People at the tidal flats 3: A Quick Wrap Up

In the last post we discussed projected changes in Iqaluit’s environment from atmospheric warming, and some of the effects this is expected to have on the coastal landscape. Now we’re going to talk about some of the implications this has for the future, and for more work in the ongoing effort to adapt to climate change in Iqaluit.

We’ve seen that limited risk is projected for coastal infrastructure on Iqaluit’s coast. There is, however, elements of the shoreline that suggest hazards from flooding, wave runup, and sea-ice impacts. When we mapped the elevations of the coastal building we found that most municipal buildings sit above previous high water levels, whereas the subsistence infrastructure (fishing sheds on the beach) sometimes dip below past recorded high water levels. This is evident in the stories from previous flooding – it was these buildings that were flooded. The high water level story that persists in other parts of the country from storm surges and sea-level rise is, in Iqaluit, only part of the story.
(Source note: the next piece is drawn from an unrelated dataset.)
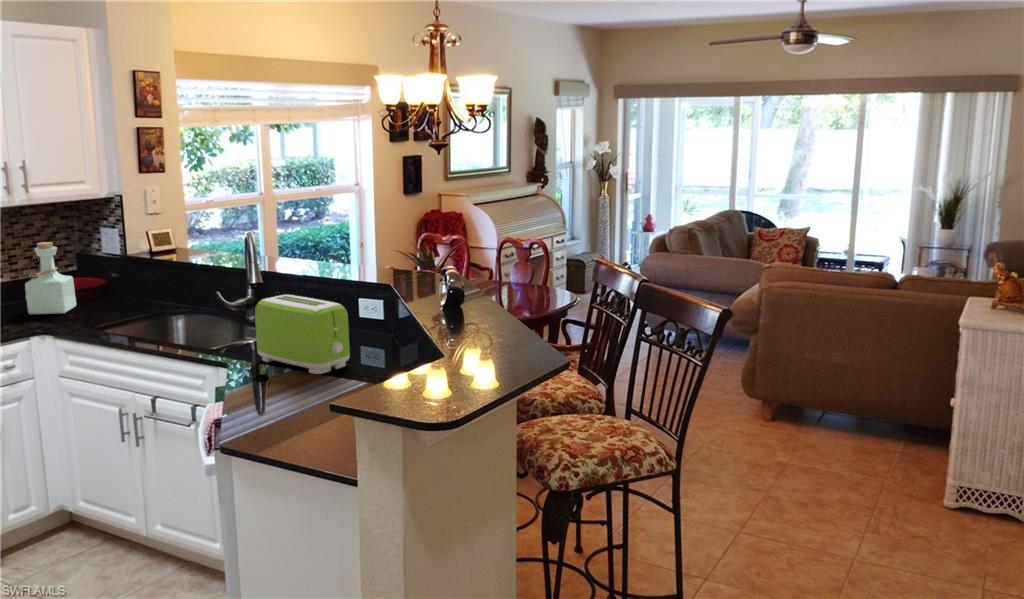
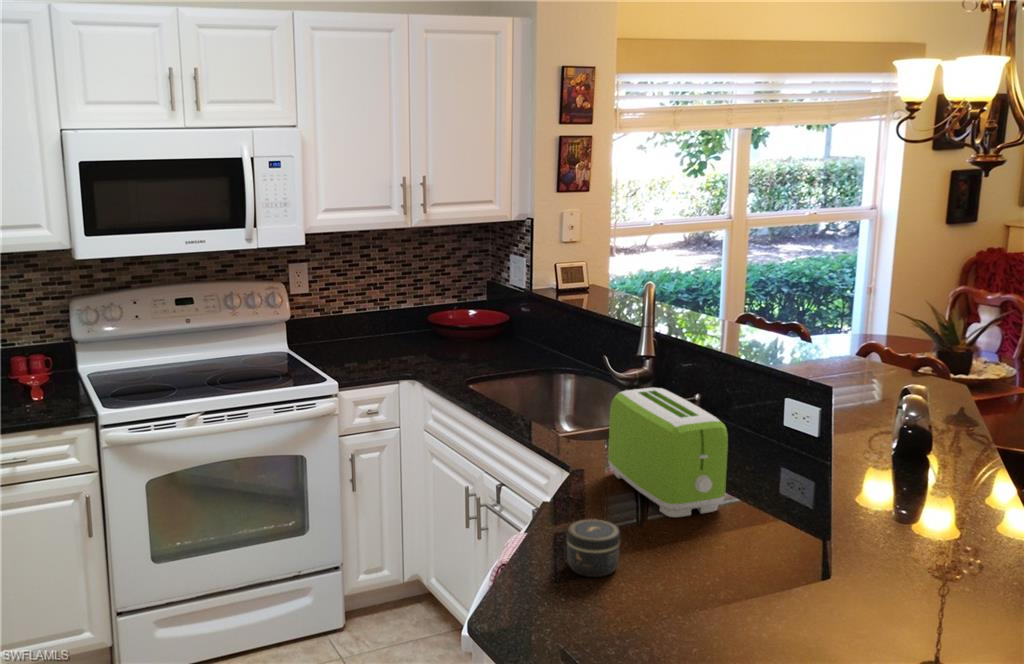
bottle: present [25,242,76,315] -> none [418,268,471,353]
jar: none [265,375,303,411] -> present [567,519,620,577]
The influence of the tidal flats and the sea-ice on the coast presents a different picture of hazards for a coastal community under projected climate change.

Our observations suggest that the hazard from sea-ice pile-up and ride-up is dependent on how the ice freezes up in the fall. This is when the ice establishes an icefoot for the year and assembles itself for the season – it ‘sets up’. This icefoot, when established on the low slope tidal flats, provides a nice buffer for the coastal infrastructure. In 2011, when we were watching it, it established itself about 20-25 ft offshore of the fishing sheds.

Our current best guess at sea-level change in Iqaluit is a rise between 0 and 70 cm from 2010 to 2100 (*link to James*). More recent analysis suggests this could be even lower for a number of reasons. We’ve also argued that the tidal flats are important for their role in protection against incoming waves and from sea-ice incursion onto the beach. Lastly, we’ve seen no evidence for significant erosion over a three year timespan. The hazards in Iqaluit differ greatly from many other coastal communities around Canada that face worsening storm surges, rapidly rising sea-levels, and an increase in erosion from a decrease in protective sea-ice cover.

The complication imposed by the coastal infrastructure, however, suggests that the story of hazards and vulnerability are connected but distinct. We’ve outlined reasons why we perceive exposure to hazards as being low here. But the nature of coastal infrastructure and its use by inhabitants of Iqaluit suggests that the story of vulnerability is one that requires further thought. In some ways the limited risk from typical hazards (rapid sea-level rise, rapid erosion, etc.) suggests a lack of vulnerability. It is important to remember, however, that there is a fundamental difference between exposure and vulnerability. In fact, a prolonged period of low exposure, such as on Iqaluit’s coast, often increases vulnerability. The lack of significant flooding from storms and lack of significant damage from sea-ice means that infrastructure has been allowed to be established very close to the high water mark. In a situation with low exposure, smaller perturbations can present greater relative vulnerabilities than in a place that is used to storm flooding. Because of this, the procedure of managing and caring for the critical fishing infrastructure on Iqaluit’s coast should be paramount in any further coastal adaptation discussions.

High spring tide in November of 2011. Sea water, unable to float the sea-ice stuck to the ground, pushed right overtop and made it to the doorstep of this fishing shed.

High spring tide in November of 2011. Sea water, unable to float the sea-ice stuck to the ground, pushed right overtop and made it to the doorstep of this fishing shed.